### Extract provided
[Start]

When I was single, I hated it. Call me a punk, soft, weird, conservative, or whatever; but, I’ve always been the ‘marrying’ type. Secretively, in my late night club pursuits, the objective wasn’t the one night stand, but to meet someone whom I could share my life. An attractive, opposite-sex friend with some similar dislikes and likes who could (and wanted to) deal with all my quirks for a lifetime was my camouflaged goal.
After seven years of being single, God unexpectedly blessed me with what I was looking for. Seven years (approximately 2,555 days) of singleness was an emotionally lonely period. However, it was a time that I truly gained an appreciation for women. I went from having girlfriends to having girls who were simply friends. Of course, it took help from God (Holy Spirit) to live this way. My former life required (requires) heavy reliance on God’s promises and protection toward living a holy lifestyle. At times, I did fail, but those times of failure and repentance made marriage even more appealing.
I have been married for over five years. I’m still a rookie ‘in this game’; however, some realism has set in. Most ulterior motives and unrealistic expectations have been exposed. Arguments, dirty diapers, emotionally-driven purchases, sexless nights, demanding children, and weeks of casseroles have helped me identify with most married couples. In each of these situations, the ‘get me out of here as fast as possible’ thought has crossed my mind more times than once. Fortunately, I haven’t had the guts or true desire to walk away from my wife and children.

[End]

### Recorded data
[Start]

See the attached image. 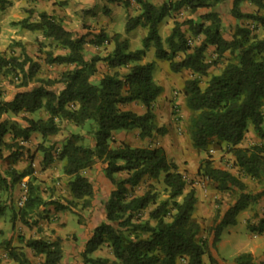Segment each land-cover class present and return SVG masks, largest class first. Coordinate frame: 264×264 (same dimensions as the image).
Segmentation results:
<instances>
[{"label": "trees", "instance_id": "1", "mask_svg": "<svg viewBox=\"0 0 264 264\" xmlns=\"http://www.w3.org/2000/svg\"><path fill=\"white\" fill-rule=\"evenodd\" d=\"M105 1L129 5L126 0ZM228 1L166 0L155 6L148 0H134L139 14L127 19L124 31L129 33L138 27L147 30L141 40L142 48L134 51L129 50L128 39L120 34L108 38L100 31L87 42L85 35L66 30L61 22L45 12L39 14L38 21L23 19L15 23L27 31H40L44 38L66 50L59 55L47 51L45 65L68 68L55 79H40L37 77L40 64L27 54L0 56V76H11L18 81L12 99L0 100V119L27 115L23 117L24 126L17 122L9 125L0 122V159L4 149L9 161L6 169L0 171V191L10 195L16 184L28 179L26 199L18 212H14L23 224L30 226L28 219L43 202L38 187L33 185V168L28 166L18 171L13 167L27 152L20 143L27 142L33 134L46 141L58 134L61 123L86 126L93 138L92 147L82 143L83 136L72 134L55 154L52 145L39 144L37 148L43 155L44 167L55 160L62 164L72 201L79 203L83 210L92 206L95 194L84 172L97 161L104 165L103 175L111 191L103 203V221L92 230L84 245L82 264H178L180 258L186 264H204L205 255L209 264H254L249 253L225 263L216 256V244L223 229L234 225L239 212L264 195V144L236 148L249 126L255 135L264 138V59L260 58L264 53V38L255 33L257 30L264 32V0H231L230 15L237 24L234 32L226 36L220 9ZM244 3L255 10L243 12ZM4 4L5 0H0V10ZM198 10L202 13L196 15V19L194 16L182 22L174 21L165 39L167 49H164L158 34L159 24L175 13L184 11L192 16ZM240 21L247 23L243 25ZM186 34L190 38L200 37L199 42L191 46ZM105 42L112 43L109 54L104 57L93 54L85 59L86 44L99 48ZM150 46L154 48L155 57L167 61L174 74L189 71L203 77L225 54L231 57L218 74L209 77L204 89L198 86V78L185 82L186 107L195 114L190 120V139L192 147L199 151H204L213 141L234 148L235 166L260 182L262 191L256 195L246 192L244 183L236 176L203 161L199 172L215 184L217 191L234 192L237 198L223 213L216 210L207 237L202 240L198 239L199 225L192 219L195 191L191 189L185 193L183 174L175 163L167 160L164 150L127 144L110 146L112 135L120 131L137 130L140 138L163 133L162 128L155 125L151 112V105L162 93V88L152 78L154 63H141ZM209 48L215 55L211 62L206 61ZM98 63H104L109 72L94 79ZM129 103H140L145 113L138 115L120 109ZM39 112L45 117H32ZM7 133L9 142L4 141ZM118 174L125 177L118 179ZM145 180H161L166 197L158 200L157 192L151 189L131 195V191ZM72 201L69 203L74 205ZM67 209L59 204L54 207L55 211ZM2 215L0 207V217ZM248 229L252 233H263L264 218L255 226L248 224ZM3 243L7 259L16 264H31L21 249ZM24 246L34 255L43 257L41 264H59L62 258L59 241L30 238ZM102 247L109 249L111 259L91 257ZM0 264L4 263L0 260ZM259 264H264V259Z\"/></svg>", "mask_w": 264, "mask_h": 264}, {"label": "rangeland", "instance_id": "2", "mask_svg": "<svg viewBox=\"0 0 264 264\" xmlns=\"http://www.w3.org/2000/svg\"><path fill=\"white\" fill-rule=\"evenodd\" d=\"M230 1L226 2L220 9V15L222 19V29L223 34L230 36L235 29L237 22L230 15ZM54 2V4H53ZM68 2V1H67ZM71 2V0H70ZM76 4V8L84 6L83 15L77 14L75 17V22L72 26L74 33L85 35L86 41L89 42L94 38L96 34L100 31H104L102 26L97 27L101 20H97L94 9L90 6V0H72ZM67 4L63 0H5L3 9L0 10V56L8 57L10 55H21L22 53L27 54L34 61L40 64V69L37 77L40 79H55L64 70V67L58 66H48L45 65L43 60L45 53L47 51H53L54 54H60L63 52L62 49L49 39L42 36L40 31L31 32L20 28L16 25L23 19H27L31 22L38 21L39 14L45 12L49 16H52L55 20L61 14L58 8H63ZM86 6V7H85ZM89 8V9H88ZM244 12H252V7L247 6L242 9ZM58 11V12H57ZM103 10L99 13L100 18H102ZM114 14V26L111 33H118L126 36L124 32V26L126 18L128 17V11L125 7H119L112 9ZM254 11V10H253ZM57 13V14H56ZM92 13V14H91ZM187 12L175 13L166 19L165 23H162L161 27L158 29V34L163 42L164 49H167L165 43L166 37L170 34L173 27L174 21L182 22L188 18ZM197 16L194 18L196 19ZM59 19V18H58ZM240 24H246V21H240ZM80 24V25H79ZM186 27L182 29L185 30ZM188 42L191 46L197 44L200 40L198 38L188 37ZM112 35L109 34L110 38ZM140 34L136 35V38L131 40L129 44V50H140L141 45ZM106 43V42H105ZM103 44L101 47H92L91 44H86L84 46V55L87 59L93 54L99 56H106L112 50V44ZM146 52H149L148 56L142 58L141 63L151 60L154 55V49L150 46ZM263 54V53H262ZM260 58L264 59V54ZM263 56V57H262ZM230 55L225 54L220 60L216 62L209 70L206 76L197 77L189 71H181L179 73H172L169 70L168 62L163 61L162 65L158 67L157 70H153L152 78L156 84H162L166 88V93L168 97L165 98L163 105H158L155 102L151 105V112L154 115V123L158 128H162L163 133L159 136L158 134H153L150 138H140L139 131L133 130L129 131L126 137L121 138L116 136L115 133L112 135L110 142L111 147L119 146L120 144H127L131 147H160L164 150L166 158L170 162H176L178 170L183 174L186 182L185 193L193 189L195 191L196 202L199 199L201 208H197L196 211L192 212V219L198 223L200 232L198 239L202 240L207 237V231L211 226L214 219L216 210L224 212L229 206L234 204L237 198V194L234 192H219L215 188V184L211 182L206 176H203L199 172L200 164L203 161H208L211 163L212 167L226 170L232 175L236 176L241 182L244 183L246 187V192L256 195L262 191V186L260 182L246 176L242 171H240L235 166L234 148L227 147L225 144L213 141L210 143L204 151L196 150L192 147L190 139V126L191 118L195 116L186 107V96L184 91V84L187 80L198 78V86L200 89H204L207 81L211 75L218 74L223 67L230 60ZM215 60V55L212 49H208L206 53V61L211 62ZM97 72L94 79L100 78L103 74L108 73L109 70L106 68L104 63H98ZM124 72V70H120ZM17 80L14 77H4L0 76V100H11L14 96L16 89L15 85ZM161 95V94H160ZM159 97V96H158ZM139 104L140 103H136ZM137 108L135 107V110ZM27 115H19L17 117L3 116L0 122H6L9 125L12 122H17V124L24 126L23 117ZM45 117L43 112L32 115L33 118ZM117 133V132H116ZM77 134L83 136L82 143L84 145L92 144V135L87 132V127H77L72 124L61 123L58 134L53 137H49L46 141H43L38 134H33L31 138L25 142L20 143L24 146L25 156L15 163L13 167L21 171L24 168L31 166L33 168V185L37 186L39 189L40 197L42 199L43 205H41L32 216L28 219L30 226L23 224L19 217L15 215L14 212H18V207L16 205L17 199L20 196V186L19 183L13 188L12 193H6L5 191H0V207L3 208V215L0 217V249H4L3 238H6L9 234L12 236L13 240H19L21 244L28 234V228L36 229L38 233H43L44 228L47 232L53 234L55 229H50L51 223H54V227H60L69 231L68 237L75 240L74 235L71 233V228H74V220L84 226V231L86 235L90 233V229L87 226V221L89 222L92 212L89 210L93 208L91 206L89 209L83 210L79 203L72 201L69 188L67 186L68 178L62 173V164L55 160L52 164L47 167L43 166L42 160L43 155L37 150L39 144H43L45 147L50 145L53 146L52 152L55 154L60 147L66 142L67 138L72 135ZM5 142H9V134L4 137ZM264 144V138H259L254 134L253 131H247L243 141L236 148L247 149L254 145ZM7 152L1 150L0 159V171L6 169L9 161L6 159ZM174 162V163H175ZM104 165L97 161L91 169L86 170L84 174L90 179L94 186L95 194L92 203L94 202L95 207H100V204L104 202L106 196L111 190L109 182L105 179L103 175ZM124 174L116 175V178H124ZM25 180H28L25 178ZM151 189L153 192H157L158 200L164 199L166 197V192L162 185L161 180H145L139 186L131 191V195H140L143 192ZM179 200V199H177ZM72 201L74 205L69 202ZM62 205L69 210H64L68 218L65 223H58L54 221L51 217L52 210H54L55 205ZM70 204V205H69ZM196 204V203H195ZM204 207V208H203ZM195 208V206H194ZM94 209H92L93 211ZM247 212L241 214V218L238 217L235 233L236 239L234 245L236 247L241 246L245 248L246 245L252 243L254 245L261 244V234L252 233L248 229L249 225H256L259 218L264 216V195L260 197L257 202L247 209ZM15 215V218L12 217ZM53 227V228H54ZM85 234L84 237L86 236ZM222 234V232H221ZM220 234V237H221ZM228 236L224 233L222 237V248L221 252L218 253L217 244L221 242L220 238L216 244V256L218 260L225 262L233 261V244L229 247ZM73 237V238H72ZM101 251L108 252L107 247H102ZM110 252V251H109ZM237 254V253H236ZM243 254L239 253L238 255ZM236 255V257L238 256ZM205 264H209L207 256H204ZM254 260V258H253ZM36 261V260H35ZM178 264H186L185 260L180 258ZM254 264H257L254 262Z\"/></svg>", "mask_w": 264, "mask_h": 264}, {"label": "crops", "instance_id": "3", "mask_svg": "<svg viewBox=\"0 0 264 264\" xmlns=\"http://www.w3.org/2000/svg\"><path fill=\"white\" fill-rule=\"evenodd\" d=\"M63 1H65L67 4H65L63 6V8H61V9L58 8L59 13H61V14L58 16L59 19L57 18L56 21L61 22L63 27L66 30L73 32L74 29L72 28L73 27L72 25L74 23H76L75 22V18H76L75 16L77 14L82 16L83 15V11H84L85 8H84V6H80V8H76V4H74L72 2V0H71V2H70V0H63ZM90 1H91L90 2L91 3L90 6L95 11V13L93 15L96 14L95 17L97 18V20L98 19L101 20V23H99V25L97 27L102 26V29L104 30L103 32H105V34L108 37H109V34L110 35L118 34V33H111L112 32V28L114 26V14H113L114 11H112V9L114 10L116 8L125 7V6H123L119 2H117V3H108L105 0H90ZM126 1L129 2V5L127 7H125V9L129 12L128 13L129 14L128 17L126 18V21H127L128 18L138 15L139 11H138L137 5L134 3V0H126ZM148 1L150 3H152L153 5H155V6H160L166 0H148ZM53 4H54V2H53ZM247 6H251V5L246 4V3L242 4L241 10L243 8L247 7ZM251 7H252V11L255 10V8L253 6H251ZM103 9H104V11H103L104 13L102 15V18H100L99 13ZM181 12H184V11H181ZM200 13H202V10H198L194 15H192V16L189 15L188 17H194V16H196V15H198ZM166 19H168V17L165 18L159 24L158 29L161 27L162 23H165V21H167ZM74 32H76V31H74ZM146 32H147V30L138 27V28L134 29L133 31H131L129 33H125L126 36H124V37H126L128 39L129 44H130L131 40L133 38L134 39L136 38V35L140 34L141 38H143L146 35ZM255 33L257 34V36L259 38H264V32L263 31L257 30ZM120 35H122V34H120ZM105 44H110V43H105ZM209 49H212V48H209ZM62 50H63V52H61L60 54H64L66 52V50H64V49H62ZM109 51H111V50H109ZM108 53H110V52H108ZM148 54H149V52L145 51L144 56L146 57V56H148ZM57 55H59V54H57ZM154 55H155V53H154ZM90 57L91 56H89V58ZM85 59H87L86 56H85ZM149 62H153L154 63V71H155V70L158 69V67H160L162 65L163 61L157 59L156 57H153L151 60H149L147 62H143V63H149ZM58 67H64V70L68 69L66 66H58ZM158 85L162 88V93L156 99V102H158V105L161 106V104L163 105V103L165 101V98L168 97V94L166 93V88L162 84H158ZM135 107L137 108L136 110H135ZM120 109L123 110V111H131V112H134V113H136L138 115H141V114L145 113V108L141 104L139 105V104H136V103H129V104L122 105V106H120ZM247 131L251 132L252 131V127L249 126ZM128 133L129 132H126V131H120V132L115 133V135L120 137L121 141H123V138L126 137V135ZM158 135L160 136L161 134H158ZM90 146L92 147L93 145L91 144ZM175 164H176V162H175ZM105 201H106V199L104 200V202ZM103 203L100 204L99 208L95 207L94 202L92 203L93 208H91L89 210L90 212H92V215L90 217L89 222L87 221V226L90 229V233L88 235H86L87 233H86V231H84V226L82 224L77 223L74 220V218L72 217V220L74 221L75 226H74V228H71V233L74 235V237H75L74 239L75 240H72L71 238L69 239V237L67 236L70 230H68L67 228H66V230H64L63 228H60V227H56V226L54 227V223H51L50 229H55V232H53V234L50 233V232H52L51 230H50V232H47L46 228H44V232L43 233H38L36 229H31L30 230L28 228L29 232L26 235L27 238L25 240H23V241L25 243V241L27 239H30V238L31 239H41V240H44V241H47V242L59 241L60 247H61V250H62V258H61L59 264H82L81 254L83 252L84 245L87 242V240L89 239V237L91 236L92 230L98 224H100L103 221V218H104ZM198 207L201 208V204H200L199 199L197 200V202L195 204L194 211H196V209ZM92 209H94V210L92 211ZM52 211H53V213H51L50 215H51L52 218H54L55 222L65 223V221L67 219L69 221L68 216L64 212L55 211V210H52ZM246 212H247L246 210H243V211L239 212V214L237 215V219H238V217L241 218V214L242 213H246ZM261 218H264V216L261 215V217L259 219H261ZM237 219H236V222H235L234 225L227 226V227H225L223 229L221 237H220L221 242H219L217 244L218 253L221 252L220 249L222 248V242H223L222 237L224 236V233H226L227 235L228 234L230 235V236H228L229 237L228 238L229 247L234 243V241L236 239L235 227H236ZM30 228H32V226H30ZM83 234H85L86 236L84 237ZM2 242H8L11 247H16V248L21 249V251L25 254L26 258L29 260V262L31 264H41V262L43 261V257L42 256L34 255V252L31 249L25 247L24 244H21V242L19 240L18 241L17 240H13L12 236L10 234L6 238H3ZM233 247H234L233 250L235 252L233 254H235V255H233L232 259L234 257H236V255H238L239 253H249V254H251L253 256L254 262L259 264L264 259V231L261 234V244L254 245L252 243H249L248 245L245 246V248H242L241 246L236 247L235 245ZM101 249L93 252L91 254V257H93V258L104 257V258H109V259L112 258V256H111L109 251L105 252V251H101ZM0 260L4 264H16L13 261H10L9 259H7V255H6L5 249H0ZM202 261H203L204 264L206 263L205 260H204V257L202 258Z\"/></svg>", "mask_w": 264, "mask_h": 264}, {"label": "built area", "instance_id": "4", "mask_svg": "<svg viewBox=\"0 0 264 264\" xmlns=\"http://www.w3.org/2000/svg\"><path fill=\"white\" fill-rule=\"evenodd\" d=\"M27 180L22 179L19 182V186H20V196L17 199L16 205L17 207H21L26 199V194H27V184H26Z\"/></svg>", "mask_w": 264, "mask_h": 264}]
</instances>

[End]

### List of tasks
1. Write out the passage of the essay on singleness and marriage that opens with the words containing "After seven years" and closes with "even more appealing.".
2. Answer these questions from the essay on singleness and marriage:
(a) How many years was the writer single?
(b) How long has the writer been married?
(c) What did the writer truly gain an appreciation for while single?
3. Resume the essay on singleness and marriage after its final sentence.
The items come from a source unrelated to the essay.

### Outputs for the tasks
1.
After seven years of being single, God unexpectedly blessed me with what I was looking for. Seven years (approximately 2,555 days) of singleness was an emotionally lonely period. However, it was a time that I truly gained an appreciation for women. I went from having girlfriends to having girls who were simply friends. Of course, it took help from God (Holy Spirit) to live this way. My former life required (requires) heavy reliance on God’s promises and protection toward living a holy lifestyle. At times, I did fail, but those times of failure and repentance made marriage even more appealing.

2.
(a) Seven years.
(b) Over five years.
(c) Women.

3.
Before I married, I was cognizant that this was a decision. I was aware that if I was marrying for Hollywood sex, grilled ribeyes and apple pie for dinner, lingerie, and an easily submissive wife, that I was deceiving myself. Marriage had been communicated as an act of service. The Bible and other Christian influences made it clear and it was clearly understood. So on my marriage day, I made a commitment to God, His Son, His Spirit, my wife, my son, my mother-in-law, my father-in-law, my grandparents-in-law, my parents, my grandparents, my siblings, and my friends. Each person present was affected by my decision to marry. Therefore, it would be ironic and selfish to think that the same people would not be adversely affected, if I choose to split from my wife.
I know that marriage is a risk, even if you marry the ‘right person’. That my spouse can gain 100 pounds, become an addict, have an affair, physically harm me, or simply decide that she no longer loves me. Due to my lack of experience with these issues, I’m ignorant of the emotions that are attached. As a Christian, it took me little time to realize that being a part of God’s family didn’t exempt me from being emotionally or physically hurt. The certainty of being offended or ‘let down’ by my spouse was evident. No one (Christians and non-believers) whom I ever met with has endured years of marriage without a major argument or outstanding disagreement.
Regardless of what I saw in others and the fear of the unknown, in my time alone, God had demonstrated His faithfulness. His ability to work out my self-inflicted circumstances, when I totally submitted to His will, was impeccable. God’s faithfulness gave me a sense of self-assurance, that no matter what I experienced in marriage; he would carry me through… if I choose! If I abided in His will regarding marriage, that I would be a success. That is right, I.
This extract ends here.